Many years ago, I was in a bookshop waiting to pay for something (a book, I suppose). The people ahead of me in the queue were asking the assistant to search for a book, and she was failing to do it "because the system is down". Nothing particularly strange about that – I can usually guarantee that any time I contact a call centre I will get some sort of apology for the system being down, or running slowly. But what was particularly memorable about the bookshop incident was the way the shop assistant assumed that the customer would accept this as a valid reason for not being able to do something, as if "the system" had a mind of its own, therefore no blame could be attached to her or her company if it wasn’t working.
While writing this, I came across an article by Robert Plant in the Harvard Business Review on a very similar topic. He starts by saying:
The next time a customer service rep says, "The computer won’t let me do that" or "The system tells me what to do," remember this: Behind every such phrase is a set of processes designed, or at least endorsed, not by computers but by human beings somewhere in the corporate hierarchy. The system may tell the reps what to do, but someone told the system what to do.
We’ve got to stop doing this; we’ve got to stop blaming "the system" for our own faults. A company’s computer systems are no more to blame for poor customer service than a car is responsible for a car crash.
It reminds me of a rule at the first company I worked at after university – we were not allowed to refer to "bugs" in our software product. As the terminology "bugs" was believed (erroneously, it appears) to have been based on insects getting into the mechanisms of early computers, it carried the implication of something beyond the programmer’s control. So we had to use the word "defect" instead. A silly rule, but one which had good intentions.

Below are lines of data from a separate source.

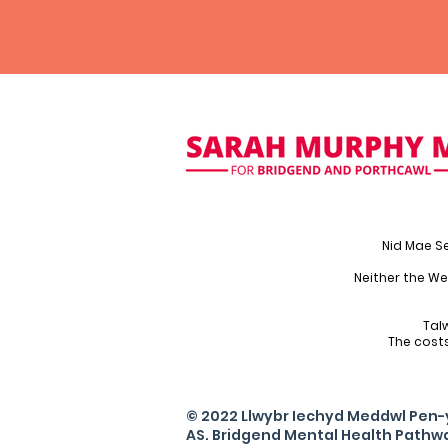
Nid Mae S
Neither the We
Tal
The cost
© 2022 Llwybr Iechyd Meddwl Pen
AS. Bridgend Mental Health Pathw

But I do believe this "blame the system" culture is slowly dying out. Consider the recent, ludicrous attempts by people such and Anthony Wiener and Gary Cook to claim that inappropriate messages they sent via Twitter or email were not actually from them, but the result of being hacked. Come on, did you think anyone would believe that? Really? The technical-literacy of the population is much higher than it was 10 years ago, so blaming the system really doesn’t convince anyone any longer.
Except, perhaps, in one case. Email.
I find it depressing to see thought leaders in technology and business lining up to blame email for all our problems of information overload, wasting each others time, and all-round poor communications. In the UK, we don’t have the same sort of affinity for bumper-stickers that the US has, but if I were to have one, it would probably be this variation on the old NRA favourite.
I use a lot of different communications tools – Email, Skype, Twitter, Facebook, LinkedIn, SMS, phone (yes, sometimes), and of course several enterprise social networks using BroadVision’s Clearvale. And I get spam on ALL of them. Of course, true spam of the get-rich-quick and blue-pill variety is the easiest to deal with. It’s the "friendly spam" (as described by Pehong earlier this year) that takes longest to deal with, because these are people you want to communicate with, so you have to assess each message from them.
Email is the anathema to many of the advocates of social business, although I have never really subscribed to the crusade against it. Like all the communication tools, it has its strengths and weaknesses. But ultimately, poor use of email is caused by people, not email itself.
I recently came across the Email Charter which sets out "10 Rules to Reverse the Email Spiral". They are (mostly) good rules, but I believe only one of them is unique to email.
So, to everyone who describes email as "the bane of my life", I would suggest that poor communication is the bane of your life. It is absolutely true that moving to an enterprise social network gives organisations the opportunity improve their communication, but if they take their bad habits with them, they will simply face the same problems they had before. Buying an exercise bike doesn’t make you lose weight – but understanding how to use it to exercise effectively does.